Theodor studiert mittlerweile im 23. Semester Phantastik bei Professor Welk. Seine Zukunftsaussichten sind phantastisch: er wäre damit eventuell für eine Stelle als Imbissverkäufer qualifiziert!
Als seine Uni ihm mitteilt, dass sein Studiengang geschlossen wird, überredet Prof. Welk ihn zu einer aberwitzigen Exkursion: anhand einer mystischen Karte glaubt der Professor, ein Tor in die Fernen Lande finden zu können.
Nach einigen Fehlschlägen schaffen es die beiden tatsächlich in das sagenumwobene Reich, nur um feststellen zu müssen, dass die Fernen Lande an einer furchtbaren Erkrankung leiden: sie sind mit der Wirklichkeit infiziert...

Fantastik AG ist ein humorvoller Fantasyroman mit vielen Seitenhieben auf bekannte Fantasy- und Rollenspielklischee sowie auf den Universitätsbetrieb. Die Figuren sind sehr stereotyp und überzeichnet, im Allgemeinen aber amüsant und konsequent.

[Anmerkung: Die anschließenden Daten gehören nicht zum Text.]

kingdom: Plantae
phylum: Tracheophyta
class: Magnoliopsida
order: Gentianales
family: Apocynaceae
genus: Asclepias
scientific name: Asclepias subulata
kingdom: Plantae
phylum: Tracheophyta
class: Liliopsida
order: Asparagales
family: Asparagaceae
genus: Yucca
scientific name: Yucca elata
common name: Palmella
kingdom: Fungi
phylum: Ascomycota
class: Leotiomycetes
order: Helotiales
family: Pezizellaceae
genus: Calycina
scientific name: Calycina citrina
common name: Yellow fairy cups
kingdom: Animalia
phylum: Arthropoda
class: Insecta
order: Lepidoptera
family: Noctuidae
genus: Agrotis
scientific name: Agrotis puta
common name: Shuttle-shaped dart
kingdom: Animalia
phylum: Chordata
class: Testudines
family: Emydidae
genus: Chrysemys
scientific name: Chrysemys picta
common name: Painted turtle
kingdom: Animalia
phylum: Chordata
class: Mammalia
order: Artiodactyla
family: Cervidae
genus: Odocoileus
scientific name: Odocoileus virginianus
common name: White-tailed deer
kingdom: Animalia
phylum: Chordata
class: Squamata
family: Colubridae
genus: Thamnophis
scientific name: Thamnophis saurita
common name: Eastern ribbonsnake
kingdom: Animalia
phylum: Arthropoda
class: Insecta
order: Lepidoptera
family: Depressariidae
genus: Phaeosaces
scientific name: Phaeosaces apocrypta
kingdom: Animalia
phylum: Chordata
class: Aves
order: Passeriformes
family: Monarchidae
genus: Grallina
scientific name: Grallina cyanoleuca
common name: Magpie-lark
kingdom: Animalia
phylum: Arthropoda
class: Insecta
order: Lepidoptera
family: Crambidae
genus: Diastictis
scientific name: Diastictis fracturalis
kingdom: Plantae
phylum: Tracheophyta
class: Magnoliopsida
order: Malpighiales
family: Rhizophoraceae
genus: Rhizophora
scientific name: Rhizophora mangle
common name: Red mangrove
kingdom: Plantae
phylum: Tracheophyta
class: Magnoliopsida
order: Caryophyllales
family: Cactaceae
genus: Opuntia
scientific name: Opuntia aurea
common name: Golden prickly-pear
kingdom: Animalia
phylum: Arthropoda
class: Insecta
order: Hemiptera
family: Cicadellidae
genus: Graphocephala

In einigen Fällen hat mich der rote Faden aber sehr gestört: die Grundhandlung erinnert stark an den ersten Film der Unendlichen Geschichte, aber auch ohne Vorkenntnisse war gleich am Anfang bei der ersten Begegnung mit einem Drachen klar, wohin sich das ganze entwickelt. Außerdem wird die Handlung immer wieder von Lücken unterbrochen, in denen Theodor bewusstlos oder anderweitig nicht verfügbar ist. Später wird wieder angesetzt und auf einmal ein ganz anderes Szenario beschrieben, ohne dass der Weg zu diesem Szenario oder die sich daraus ergebenden Konsequenzen eine Rolle spielen würden.
Alles in allem kann es das Buch zwar nicht mit Größen wie Terry Pratchett aufnehmen, bietet aber doch einige lustige Lesestunden. Ich gebe 3,5 von 5 Sternen.